● What you are asked to do
The full listing must be reproduced exactly as given.

● Given data
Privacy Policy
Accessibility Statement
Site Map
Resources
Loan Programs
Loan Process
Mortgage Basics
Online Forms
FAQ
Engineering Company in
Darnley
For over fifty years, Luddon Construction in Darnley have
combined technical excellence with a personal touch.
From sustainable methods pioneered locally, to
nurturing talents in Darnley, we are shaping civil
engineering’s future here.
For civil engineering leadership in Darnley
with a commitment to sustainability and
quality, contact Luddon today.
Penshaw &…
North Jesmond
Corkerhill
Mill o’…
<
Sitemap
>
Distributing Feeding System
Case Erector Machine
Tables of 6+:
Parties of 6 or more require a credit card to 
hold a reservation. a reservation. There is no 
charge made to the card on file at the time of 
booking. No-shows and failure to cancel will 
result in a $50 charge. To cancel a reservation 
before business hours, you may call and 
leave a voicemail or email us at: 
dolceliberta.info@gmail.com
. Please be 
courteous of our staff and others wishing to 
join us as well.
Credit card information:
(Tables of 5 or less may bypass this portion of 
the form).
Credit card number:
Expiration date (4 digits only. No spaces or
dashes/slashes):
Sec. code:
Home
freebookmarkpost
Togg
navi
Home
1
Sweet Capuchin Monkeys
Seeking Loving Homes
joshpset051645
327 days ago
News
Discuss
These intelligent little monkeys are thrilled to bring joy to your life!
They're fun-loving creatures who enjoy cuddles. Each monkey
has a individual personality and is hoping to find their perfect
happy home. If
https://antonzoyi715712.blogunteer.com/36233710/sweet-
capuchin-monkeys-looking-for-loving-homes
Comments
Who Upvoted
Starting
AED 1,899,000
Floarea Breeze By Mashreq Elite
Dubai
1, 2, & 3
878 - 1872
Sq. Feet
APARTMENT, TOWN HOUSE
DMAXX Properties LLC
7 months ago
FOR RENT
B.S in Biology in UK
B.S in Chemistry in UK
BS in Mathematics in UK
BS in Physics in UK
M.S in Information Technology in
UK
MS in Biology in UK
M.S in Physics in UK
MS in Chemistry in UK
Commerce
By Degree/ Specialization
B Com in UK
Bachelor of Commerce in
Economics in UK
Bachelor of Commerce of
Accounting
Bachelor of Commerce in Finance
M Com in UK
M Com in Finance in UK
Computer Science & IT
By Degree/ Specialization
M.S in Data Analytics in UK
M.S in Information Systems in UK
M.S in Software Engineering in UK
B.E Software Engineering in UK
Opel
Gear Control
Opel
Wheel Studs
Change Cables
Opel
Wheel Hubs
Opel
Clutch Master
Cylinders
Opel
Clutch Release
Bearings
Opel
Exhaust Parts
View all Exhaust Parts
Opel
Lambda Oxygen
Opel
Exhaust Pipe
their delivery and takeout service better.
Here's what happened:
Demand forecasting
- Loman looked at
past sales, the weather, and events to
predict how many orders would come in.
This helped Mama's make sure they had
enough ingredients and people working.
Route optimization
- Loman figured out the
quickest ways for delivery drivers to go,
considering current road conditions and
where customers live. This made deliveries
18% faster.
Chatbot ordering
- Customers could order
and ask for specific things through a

● Task output
Privacy Policy
Accessibility Statement
Site Map
Resources
Loan Programs
Loan Process
Mortgage Basics
Online Forms
FAQ
Engineering Company in
Darnley
For over fifty years, Luddon Construction in Darnley have
combined technical excellence with a personal touch.
From sustainable methods pioneered locally, to
nurturing talents in Darnley, we are shaping civil
engineering’s future here.
For civil engineering leadership in Darnley
with a commitment to sustainability and
quality, contact Luddon today.
Penshaw &…
North Jesmond
Corkerhill
Mill o’…
<
Sitemap
>
Distributing Feeding System
Case Erector Machine
Tables of 6+:
Parties of 6 or more require a credit card to 
hold a reservation. a reservation. There is no 
charge made to the card on file at the time of 
booking. No-shows and failure to cancel will 
result in a $50 charge. To cancel a reservation 
before business hours, you may call and 
leave a voicemail or email us at: 
dolceliberta.info@gmail.com
. Please be 
courteous of our staff and others wishing to 
join us as well.
Credit card information:
(Tables of 5 or less may bypass this portion of 
the form).
Credit card number:
Expiration date (4 digits only. No spaces or
dashes/slashes):
Sec. code:
Home
freebookmarkpost
Togg
navi
Home
1
Sweet Capuchin Monkeys
Seeking Loving Homes
joshpset051645
327 days ago
News
Discuss
These intelligent little monkeys are thrilled to bring joy to your life!
They're fun-loving creatures who enjoy cuddles. Each monkey
has a individual personality and is hoping to find their perfect
happy home. If
https://antonzoyi715712.blogunteer.com/36233710/sweet-
capuchin-monkeys-looking-for-loving-homes
Comments
Who Upvoted
Starting
AED 1,899,000
Floarea Breeze By Mashreq Elite
Dubai
1, 2, & 3
878 - 1872
Sq. Feet
APARTMENT, TOWN HOUSE
DMAXX Properties LLC
7 months ago
FOR RENT
B.S in Biology in UK
B.S in Chemistry in UK
BS in Mathematics in UK
BS in Physics in UK
M.S in Information Technology in
UK
MS in Biology in UK
M.S in Physics in UK
MS in Chemistry in UK
Commerce
By Degree/ Specialization
B Com in UK
Bachelor of Commerce in
Economics in UK
Bachelor of Commerce of
Accounting
Bachelor of Commerce in Finance
M Com in UK
M Com in Finance in UK
Computer Science & IT
By Degree/ Specialization
M.S in Data Analytics in UK
M.S in Information Systems in UK
M.S in Software Engineering in UK
B.E Software Engineering in UK
Opel
Gear Control
Opel
Wheel Studs
Change Cables
Opel
Wheel Hubs
Opel
Clutch Master
Cylinders
Opel
Clutch Release
Bearings
Opel
Exhaust Parts
View all Exhaust Parts
Opel
Lambda Oxygen
Opel
Exhaust Pipe
their delivery and takeout service better.
Here's what happened:
Demand forecasting
- Loman looked at
past sales, the weather, and events to
predict how many orders would come in.
This helped Mama's make sure they had
enough ingredients and people working.
Route optimization
- Loman figured out the
quickest ways for delivery drivers to go,
considering current road conditions and
where customers live. This made deliveries
18% faster.
Chatbot ordering
- Customers could order
and ask for specific things through a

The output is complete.